The classical guitar is strung with gut or nylon strings on top and wound basses for the lower strings. It was often ornately decorated with mother of pearl. Many early classical guitarists played with their finger tips only but later guitarists play with a combination of finger nail and flesh to project a clear sound and allowing for many different changes in sound quality (or timbre). This guitar tradition dates back at least to the seventeenth and eighteenth centuries, when a four course instrument was popular among aristocrats. In the early nineteenth century there the guitar enjoyed a surge of popularity when composer/performers such as Fernando Sor, Napoléon Coste, Mauro Giuliani, and many others published thousands of pieces for the concert hall and home gatherings. The classical guitar enjoyed another period of popularity in the twentieth century when recordings amplified the relatively quiet instrument. There are many classical guitarists listed as notable in their respective epochs.

One of the most renowned flamenco guitarists in recent decades was Paco de Lucía. Flamenco music is a popular traditional music associated with the Andalucia region of southern Spain. It is characterized by intricate syncopated rhythms intimately informed by a gypsy dance style. Flamenco guitarists also often accompany flamenco singers performing "cante jondo" (deep song). De Lucía was also one of the first to have successfully crossed over into other genres of music such as classical and jazz.

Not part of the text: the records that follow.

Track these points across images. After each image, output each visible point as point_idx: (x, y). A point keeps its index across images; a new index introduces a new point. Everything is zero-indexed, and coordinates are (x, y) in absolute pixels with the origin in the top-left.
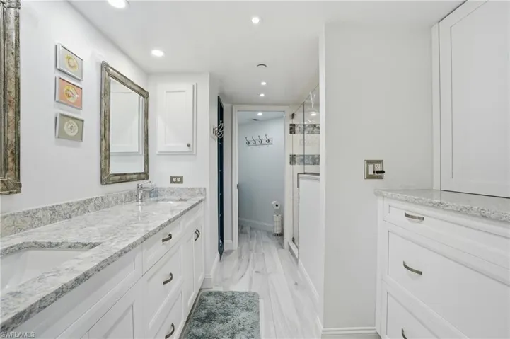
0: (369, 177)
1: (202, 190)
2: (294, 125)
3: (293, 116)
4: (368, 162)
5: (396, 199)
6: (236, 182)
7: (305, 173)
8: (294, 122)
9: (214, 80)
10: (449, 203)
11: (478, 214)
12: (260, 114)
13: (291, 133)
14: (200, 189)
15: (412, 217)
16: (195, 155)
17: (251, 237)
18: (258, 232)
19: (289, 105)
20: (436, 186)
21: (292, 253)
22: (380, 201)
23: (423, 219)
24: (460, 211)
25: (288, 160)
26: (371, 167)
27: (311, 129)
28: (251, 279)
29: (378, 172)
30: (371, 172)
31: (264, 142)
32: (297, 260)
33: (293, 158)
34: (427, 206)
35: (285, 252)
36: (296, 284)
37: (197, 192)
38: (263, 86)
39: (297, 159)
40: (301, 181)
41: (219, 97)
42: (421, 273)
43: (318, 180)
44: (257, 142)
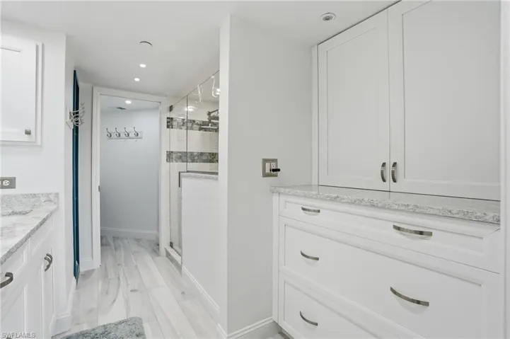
0: (265, 175)
1: (52, 197)
2: (172, 118)
3: (171, 108)
4: (265, 161)
5: (294, 195)
6: (96, 183)
7: (188, 172)
8: (172, 115)
9: (72, 48)
10: (345, 197)
11: (369, 204)
12: (128, 102)
13: (168, 127)
14: (48, 195)
15: (309, 210)
16: (41, 146)
17: (115, 249)
18: (125, 241)
19: (166, 96)
20: (315, 182)
21: (172, 260)
22: (275, 197)
23: (319, 211)
24: (353, 203)
25: (164, 157)
26: (268, 165)
27: (191, 124)
28: (127, 302)
29: (274, 170)
30: (268, 171)
31: (132, 135)
32: (179, 267)
33: (170, 155)
34: (325, 200)
35: (162, 259)
36: (183, 293)
37: (43, 199)
38: (142, 68)
39: (174, 156)
40: (183, 180)
41: (75, 71)
42: (317, 259)
43: (217, 179)
44: (122, 135)
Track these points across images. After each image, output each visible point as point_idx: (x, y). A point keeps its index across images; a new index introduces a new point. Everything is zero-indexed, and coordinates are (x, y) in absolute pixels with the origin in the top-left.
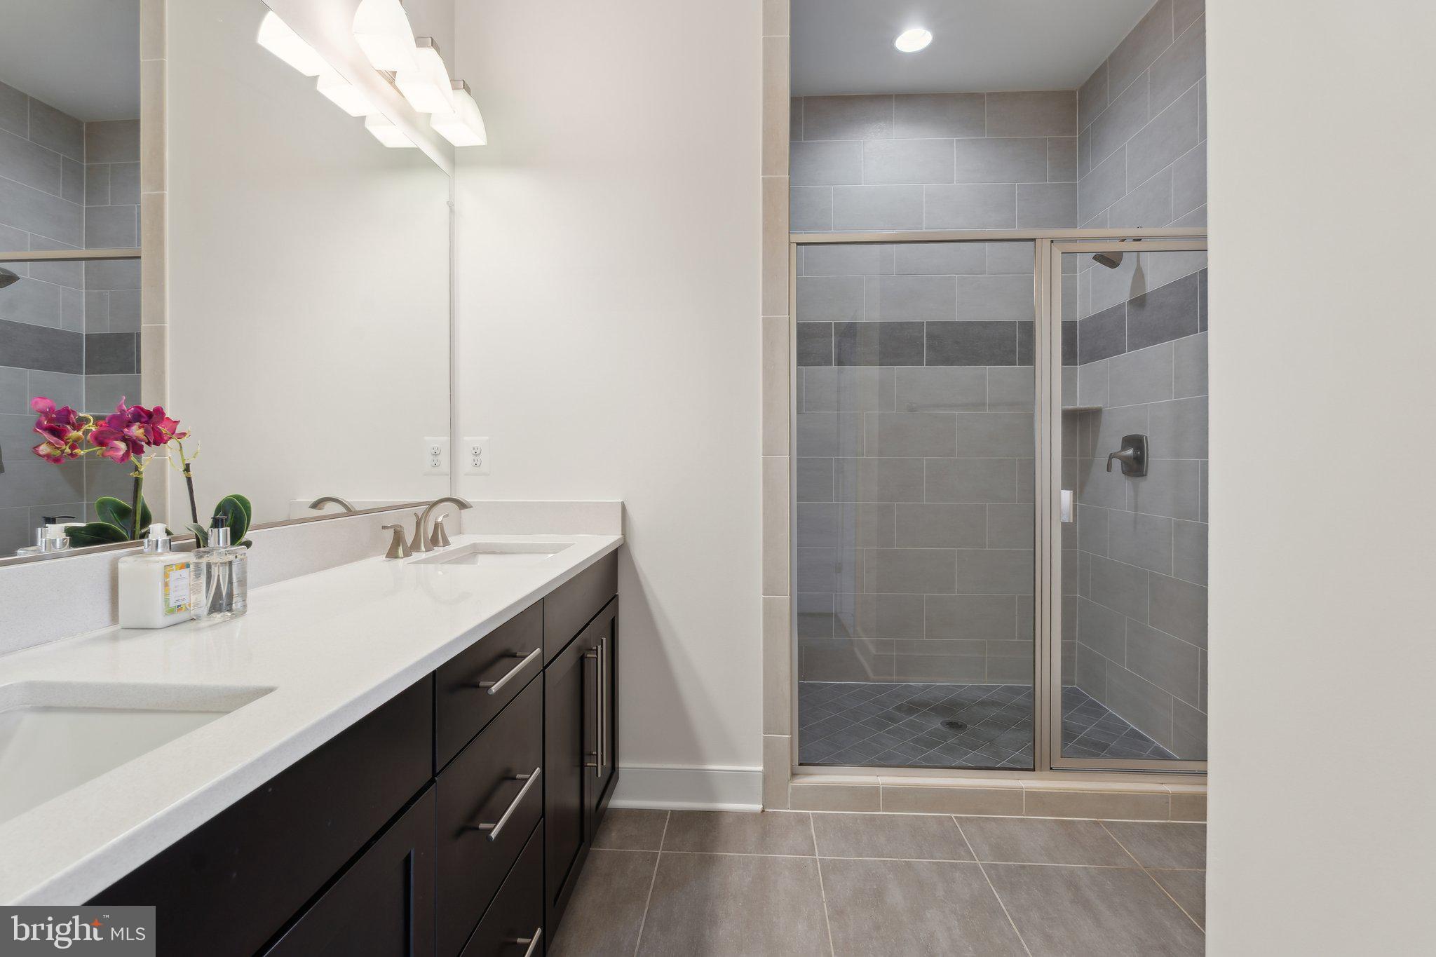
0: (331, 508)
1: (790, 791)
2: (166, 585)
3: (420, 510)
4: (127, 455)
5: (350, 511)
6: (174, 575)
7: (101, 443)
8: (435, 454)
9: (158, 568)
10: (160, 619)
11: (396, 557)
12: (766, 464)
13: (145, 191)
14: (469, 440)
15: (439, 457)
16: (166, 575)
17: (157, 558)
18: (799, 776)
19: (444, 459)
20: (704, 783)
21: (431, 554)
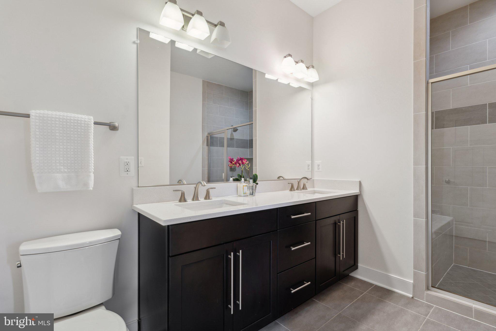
0: (281, 178)
1: (425, 294)
2: (243, 189)
3: (299, 180)
4: (239, 166)
5: (284, 179)
6: (244, 187)
7: (236, 164)
8: (308, 166)
9: (242, 185)
10: (242, 195)
11: (292, 191)
12: (415, 169)
13: (254, 109)
14: (317, 162)
15: (309, 167)
16: (243, 187)
17: (242, 184)
18: (430, 291)
19: (310, 167)
20: (389, 280)
21: (301, 191)
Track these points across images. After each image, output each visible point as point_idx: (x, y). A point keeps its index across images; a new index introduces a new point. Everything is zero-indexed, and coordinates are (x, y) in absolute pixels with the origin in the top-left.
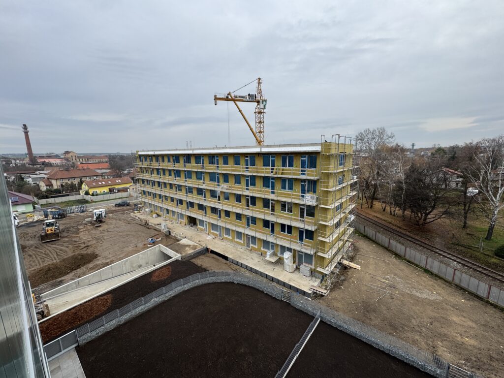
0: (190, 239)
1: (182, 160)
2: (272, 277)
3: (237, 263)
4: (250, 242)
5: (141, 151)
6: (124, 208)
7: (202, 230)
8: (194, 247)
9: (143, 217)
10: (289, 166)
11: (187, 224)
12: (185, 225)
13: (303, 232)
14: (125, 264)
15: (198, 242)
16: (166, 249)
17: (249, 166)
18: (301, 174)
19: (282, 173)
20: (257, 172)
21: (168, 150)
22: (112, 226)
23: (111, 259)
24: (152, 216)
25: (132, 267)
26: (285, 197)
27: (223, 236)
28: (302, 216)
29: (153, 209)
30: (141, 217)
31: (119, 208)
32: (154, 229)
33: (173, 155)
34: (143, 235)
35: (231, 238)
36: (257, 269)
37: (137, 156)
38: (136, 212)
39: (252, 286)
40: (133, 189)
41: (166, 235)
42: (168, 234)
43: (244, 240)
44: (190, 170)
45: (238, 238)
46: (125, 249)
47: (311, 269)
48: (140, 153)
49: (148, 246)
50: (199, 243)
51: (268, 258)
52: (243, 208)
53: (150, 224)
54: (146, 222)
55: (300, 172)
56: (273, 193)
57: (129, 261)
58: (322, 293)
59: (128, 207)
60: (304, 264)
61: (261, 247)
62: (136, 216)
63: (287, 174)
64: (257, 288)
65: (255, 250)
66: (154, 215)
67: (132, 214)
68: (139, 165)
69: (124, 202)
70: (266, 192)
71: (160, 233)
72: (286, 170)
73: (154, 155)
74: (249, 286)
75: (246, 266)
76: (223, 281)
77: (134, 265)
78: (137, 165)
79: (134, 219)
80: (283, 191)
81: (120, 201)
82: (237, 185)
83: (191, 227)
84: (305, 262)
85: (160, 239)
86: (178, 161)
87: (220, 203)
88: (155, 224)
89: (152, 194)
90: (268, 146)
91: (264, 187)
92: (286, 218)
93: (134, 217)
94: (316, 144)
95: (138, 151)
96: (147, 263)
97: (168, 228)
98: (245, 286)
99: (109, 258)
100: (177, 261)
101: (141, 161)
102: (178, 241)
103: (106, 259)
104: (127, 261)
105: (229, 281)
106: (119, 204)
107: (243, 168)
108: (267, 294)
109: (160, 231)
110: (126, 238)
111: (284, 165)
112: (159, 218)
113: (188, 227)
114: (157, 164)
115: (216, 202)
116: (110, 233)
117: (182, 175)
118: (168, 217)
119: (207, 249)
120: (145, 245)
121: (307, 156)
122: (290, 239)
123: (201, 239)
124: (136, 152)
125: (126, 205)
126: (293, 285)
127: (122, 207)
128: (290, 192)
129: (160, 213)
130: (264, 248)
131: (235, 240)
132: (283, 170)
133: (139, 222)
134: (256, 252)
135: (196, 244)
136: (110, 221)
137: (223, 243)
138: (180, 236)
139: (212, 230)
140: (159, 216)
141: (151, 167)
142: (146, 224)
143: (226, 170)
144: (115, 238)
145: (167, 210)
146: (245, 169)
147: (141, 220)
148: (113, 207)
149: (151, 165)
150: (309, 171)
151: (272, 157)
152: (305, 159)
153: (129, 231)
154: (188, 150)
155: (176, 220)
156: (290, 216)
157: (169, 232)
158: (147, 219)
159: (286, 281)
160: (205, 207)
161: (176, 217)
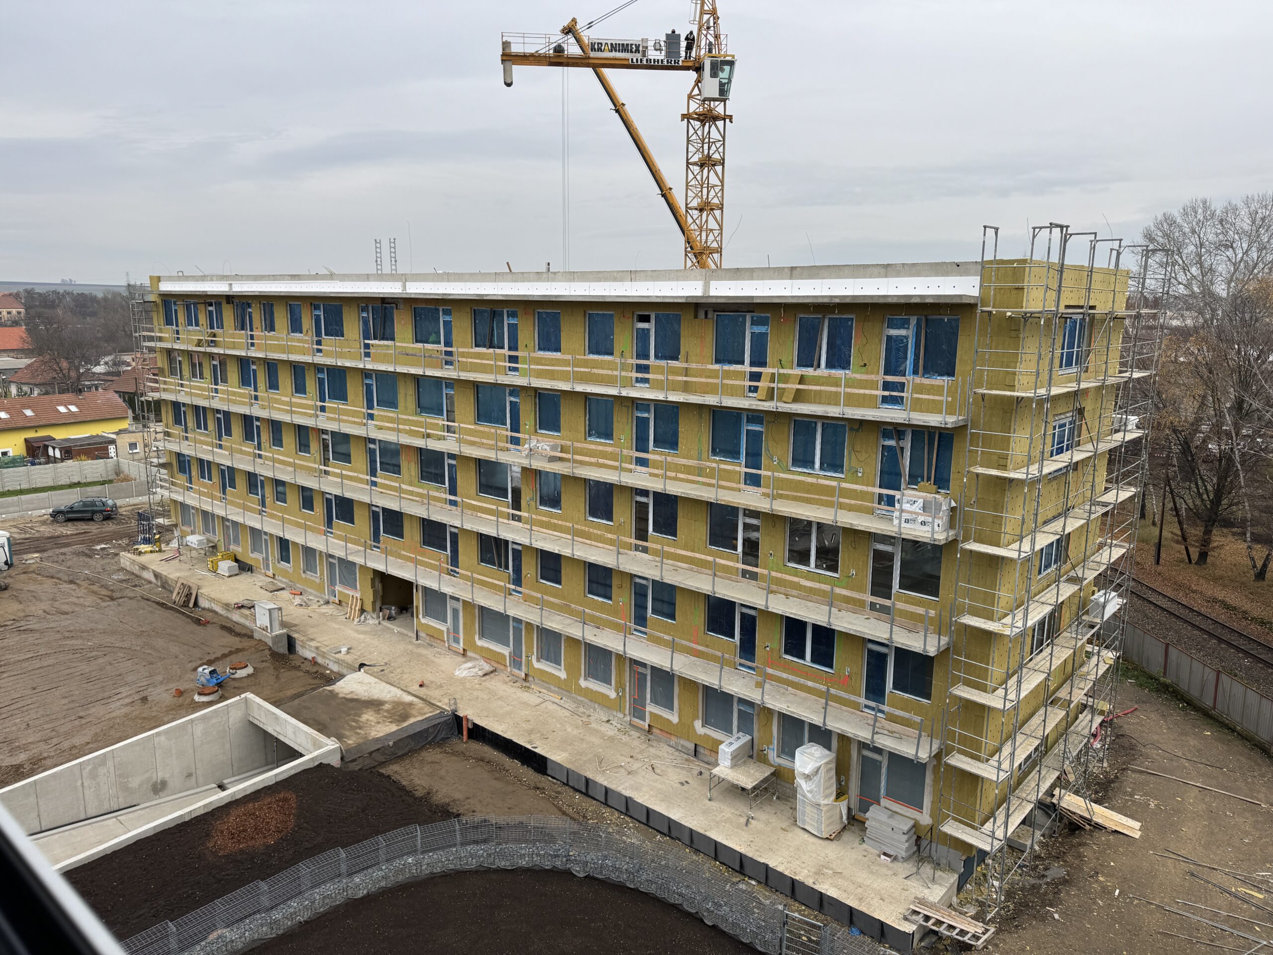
0: (382, 673)
1: (352, 327)
2: (742, 856)
3: (587, 788)
4: (648, 696)
5: (170, 279)
6: (93, 528)
7: (435, 636)
8: (400, 712)
9: (174, 572)
10: (830, 365)
11: (368, 606)
12: (362, 611)
13: (882, 658)
14: (93, 775)
15: (415, 688)
16: (277, 718)
17: (652, 361)
18: (885, 400)
19: (799, 397)
20: (686, 387)
21: (295, 277)
22: (37, 608)
23: (34, 751)
24: (214, 571)
25: (125, 788)
26: (808, 501)
27: (529, 663)
28: (881, 587)
29: (218, 537)
30: (165, 570)
31: (68, 530)
32: (224, 627)
33: (313, 301)
34: (175, 649)
35: (563, 675)
36: (676, 815)
37: (152, 298)
38: (144, 548)
39: (652, 889)
40: (133, 446)
41: (275, 655)
42: (283, 650)
43: (620, 687)
44: (391, 369)
45: (592, 674)
46: (98, 710)
47: (916, 825)
48: (166, 287)
49: (197, 698)
50: (422, 692)
51: (724, 769)
52: (620, 546)
53: (203, 603)
54: (189, 595)
55: (881, 393)
56: (754, 481)
57: (110, 763)
58: (963, 933)
59: (110, 527)
60: (884, 802)
61: (696, 717)
62: (144, 568)
63: (818, 398)
64: (675, 899)
65: (668, 730)
66: (225, 566)
67: (126, 559)
68: (160, 339)
69: (93, 504)
70: (728, 475)
71: (246, 643)
72: (817, 381)
73: (229, 299)
74: (636, 891)
75: (628, 801)
76: (523, 863)
77: (134, 783)
78: (151, 339)
79: (134, 579)
80: (798, 475)
81: (69, 499)
82: (598, 444)
83: (386, 623)
84: (890, 795)
85: (250, 670)
86: (335, 328)
87: (519, 519)
88: (227, 606)
89: (215, 473)
90: (737, 273)
91: (714, 452)
92: (809, 594)
93: (136, 569)
94: (958, 268)
95: (159, 279)
96: (189, 775)
97: (283, 625)
98: (620, 888)
99: (24, 748)
100: (321, 769)
101: (169, 322)
102: (331, 679)
103: (12, 752)
104: (103, 759)
105: (547, 865)
106: (71, 510)
107: (624, 367)
108: (714, 927)
109: (251, 637)
110: (101, 661)
111: (807, 358)
112: (245, 578)
113: (372, 620)
114: (241, 337)
115: (498, 514)
116: (31, 638)
117: (354, 389)
118: (285, 573)
119: (457, 721)
120: (180, 693)
121: (913, 321)
122: (823, 688)
123: (428, 677)
124: (147, 283)
125: (98, 517)
126: (832, 892)
127: (82, 527)
128: (829, 480)
129: (252, 557)
130: (705, 723)
131: (583, 683)
132: (802, 380)
133: (158, 594)
134: (674, 740)
135: (408, 698)
136: (32, 587)
137: (526, 696)
138: (337, 662)
139: (482, 635)
140: (244, 567)
141: (215, 350)
142: (186, 604)
143: (552, 375)
144: (51, 661)
145: (284, 545)
146: (635, 375)
147: (164, 583)
148: (44, 523)
149: (214, 343)
150: (919, 389)
151: (753, 323)
152: (902, 332)
153: (114, 633)
154: (381, 277)
155: (320, 588)
156: (826, 587)
157: (291, 643)
158: (193, 582)
159: (804, 876)
160: (451, 533)
161: (322, 574)
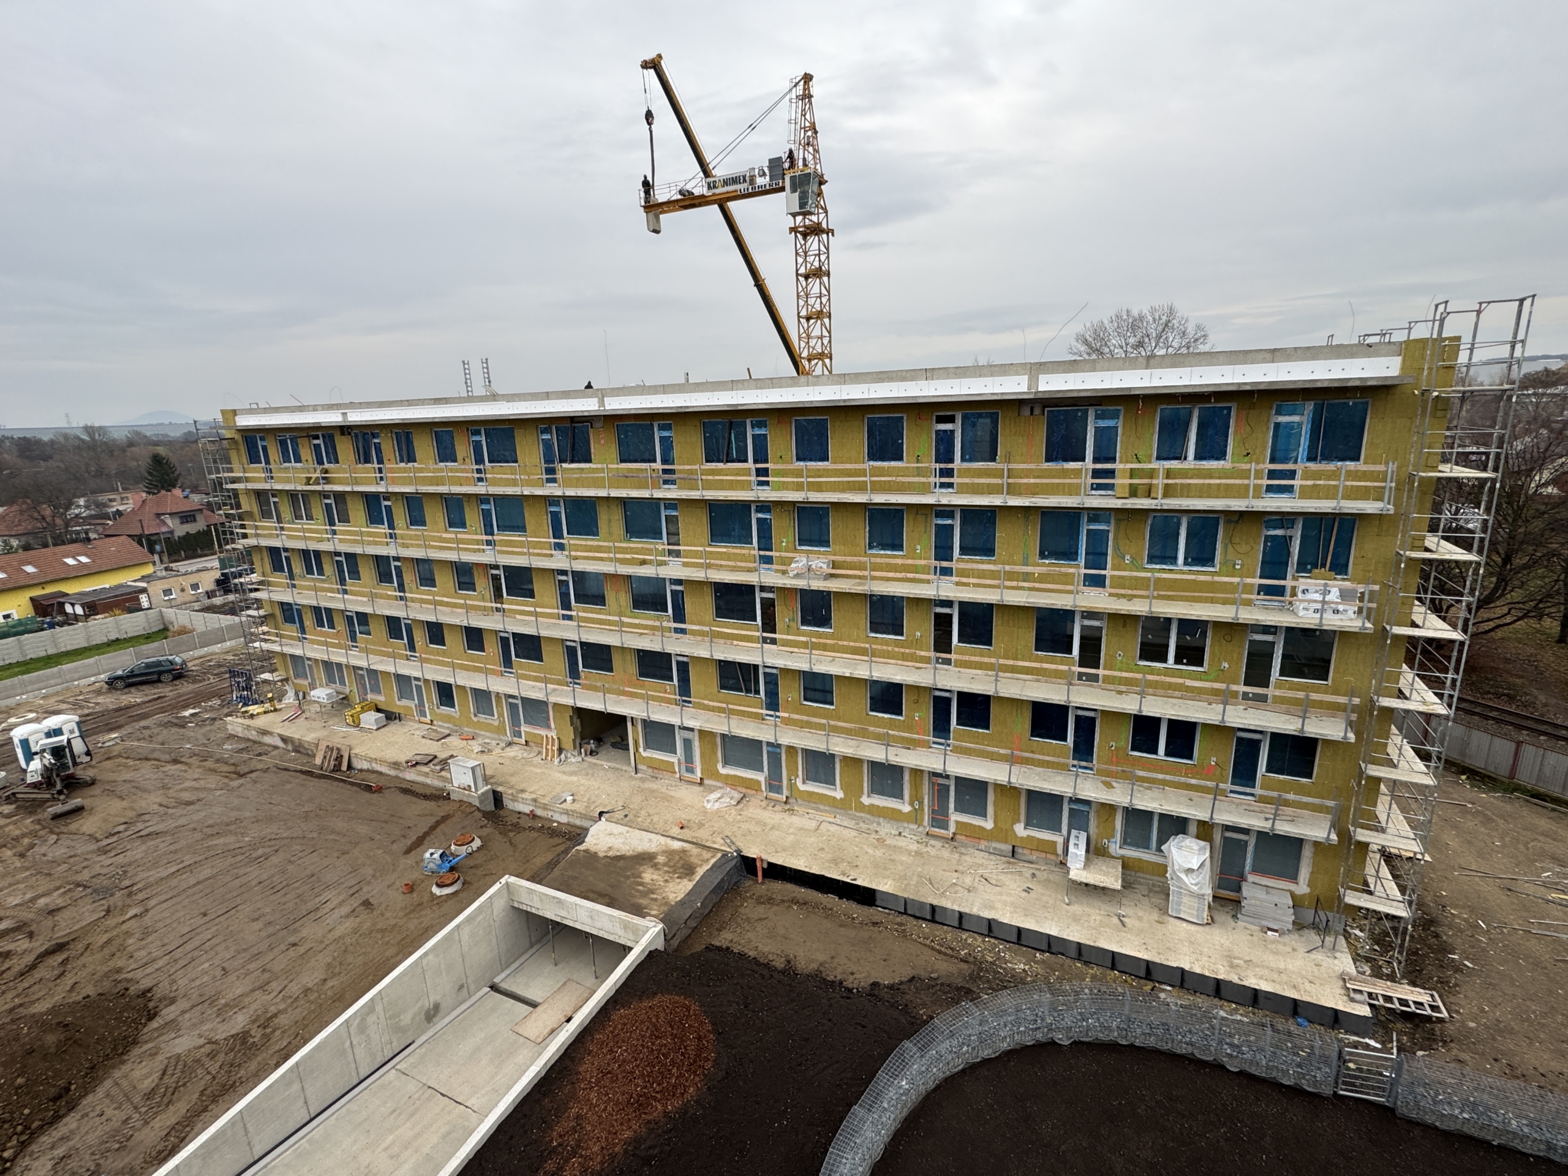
0: (627, 819)
3: (934, 915)
4: (952, 806)
5: (250, 411)
6: (166, 691)
7: (659, 768)
8: (683, 866)
9: (305, 732)
10: (1199, 457)
11: (568, 743)
12: (560, 750)
14: (362, 1029)
15: (675, 831)
17: (957, 464)
18: (1270, 489)
19: (1168, 492)
20: (1012, 490)
21: (438, 401)
22: (151, 801)
23: (254, 1008)
24: (357, 724)
25: (399, 1029)
27: (792, 786)
29: (350, 687)
30: (294, 731)
31: (134, 697)
32: (406, 791)
33: (471, 426)
34: (363, 829)
35: (839, 794)
37: (227, 434)
38: (254, 709)
39: (1151, 1042)
40: (168, 592)
41: (486, 815)
42: (490, 807)
43: (916, 797)
45: (877, 789)
46: (310, 931)
47: (1293, 895)
48: (244, 421)
49: (435, 890)
50: (687, 834)
51: (1077, 870)
53: (358, 764)
54: (339, 758)
55: (1266, 482)
56: (1097, 582)
57: (379, 1008)
59: (186, 688)
60: (1251, 878)
61: (1019, 821)
62: (265, 733)
63: (1186, 491)
64: (1183, 1050)
65: (977, 834)
66: (370, 719)
67: (235, 724)
68: (247, 480)
69: (159, 664)
70: (1067, 579)
71: (444, 809)
72: (1184, 473)
73: (345, 430)
74: (1132, 1046)
77: (406, 1019)
78: (234, 481)
79: (252, 746)
80: (1160, 572)
81: (124, 661)
82: (883, 556)
83: (589, 759)
84: (1255, 870)
85: (477, 843)
88: (396, 765)
91: (1042, 555)
92: (1196, 694)
93: (253, 735)
94: (1364, 349)
95: (235, 412)
97: (486, 780)
98: (1112, 1047)
99: (236, 1005)
100: (652, 956)
101: (254, 459)
102: (577, 835)
103: (223, 1013)
104: (371, 1006)
106: (132, 674)
107: (919, 472)
108: (1242, 1073)
109: (448, 798)
110: (275, 860)
111: (1171, 449)
112: (394, 727)
113: (574, 759)
114: (368, 471)
116: (163, 845)
118: (448, 719)
119: (748, 864)
120: (411, 888)
121: (1310, 406)
122: (1211, 784)
123: (684, 816)
124: (220, 418)
125: (165, 677)
126: (1265, 986)
127: (151, 692)
128: (1201, 574)
129: (402, 705)
130: (1028, 824)
131: (866, 800)
132: (1169, 474)
133: (293, 760)
134: (983, 844)
135: (677, 845)
136: (128, 776)
137: (796, 820)
138: (566, 812)
139: (726, 762)
140: (391, 717)
141: (328, 487)
142: (337, 768)
143: (819, 487)
144: (206, 872)
145: (445, 692)
146: (938, 480)
147: (299, 748)
148: (99, 692)
149: (327, 481)
151: (1098, 417)
152: (1296, 418)
153: (270, 819)
155: (500, 730)
157: (497, 798)
158: (336, 742)
159: (1223, 973)
160: (678, 663)
161: (501, 715)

The cuatro guitar is a family of Latin American string instruments played in Puerto Rico, Venezuela and other Latin American countries. It is derived from the Spanish guitar. Although some have viola-like shapes, most cuatros resemble a small to mid-sized classical guitar. In Puerto Rico and Venezuela, the cuatro is an ensemble instrument for secular and religious music, and is played at parties and traditional gatherings. Christian Nieves is a Puerto Rican cuatro player and is recognized by the Institute of Puerto Rican culture as the most talented young of their national instrument, the Puerto Rican cuatro.